From the listing below, set down exactly the lines between the one holding "X126560000Y-70120000D03*" and the one holding "X153934000Y-64780000D03*", inclusive. No other line is wanted.

[Opening AVAILABLE RECORDS section]

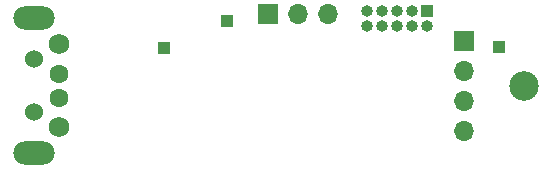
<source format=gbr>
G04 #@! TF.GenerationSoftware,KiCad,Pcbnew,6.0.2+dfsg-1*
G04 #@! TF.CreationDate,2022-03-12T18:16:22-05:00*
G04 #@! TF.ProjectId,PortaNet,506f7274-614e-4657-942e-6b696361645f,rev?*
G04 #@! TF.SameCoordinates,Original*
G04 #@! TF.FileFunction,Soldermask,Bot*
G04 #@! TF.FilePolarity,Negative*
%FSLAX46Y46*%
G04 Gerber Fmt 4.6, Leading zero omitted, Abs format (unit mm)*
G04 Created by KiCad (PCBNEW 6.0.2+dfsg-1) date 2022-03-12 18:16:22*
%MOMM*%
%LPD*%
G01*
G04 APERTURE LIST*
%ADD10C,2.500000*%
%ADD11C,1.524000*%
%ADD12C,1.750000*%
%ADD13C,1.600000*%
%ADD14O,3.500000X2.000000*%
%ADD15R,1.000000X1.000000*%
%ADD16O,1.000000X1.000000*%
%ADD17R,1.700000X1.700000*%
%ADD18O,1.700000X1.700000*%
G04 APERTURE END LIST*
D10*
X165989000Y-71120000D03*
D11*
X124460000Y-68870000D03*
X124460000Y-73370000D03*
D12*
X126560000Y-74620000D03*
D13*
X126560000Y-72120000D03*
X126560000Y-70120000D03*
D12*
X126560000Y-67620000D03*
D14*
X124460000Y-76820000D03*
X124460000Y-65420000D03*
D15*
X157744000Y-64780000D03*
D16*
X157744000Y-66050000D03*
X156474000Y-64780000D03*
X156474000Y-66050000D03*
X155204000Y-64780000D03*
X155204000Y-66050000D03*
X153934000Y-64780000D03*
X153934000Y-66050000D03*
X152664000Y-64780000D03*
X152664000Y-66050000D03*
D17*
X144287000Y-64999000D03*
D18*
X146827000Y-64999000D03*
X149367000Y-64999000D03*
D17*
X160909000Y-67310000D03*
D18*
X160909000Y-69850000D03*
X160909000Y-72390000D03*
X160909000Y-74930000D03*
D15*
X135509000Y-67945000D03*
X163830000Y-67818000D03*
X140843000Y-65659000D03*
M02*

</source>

[Closing AVAILABLE RECORDS section]

→ ANSWER FOR THE TASK
X126560000Y-70120000D03*
D12*
X126560000Y-67620000D03*
D14*
X124460000Y-76820000D03*
X124460000Y-65420000D03*
D15*
X157744000Y-64780000D03*
D16*
X157744000Y-66050000D03*
X156474000Y-64780000D03*
X156474000Y-66050000D03*
X155204000Y-64780000D03*
X155204000Y-66050000D03*
X153934000Y-64780000D03*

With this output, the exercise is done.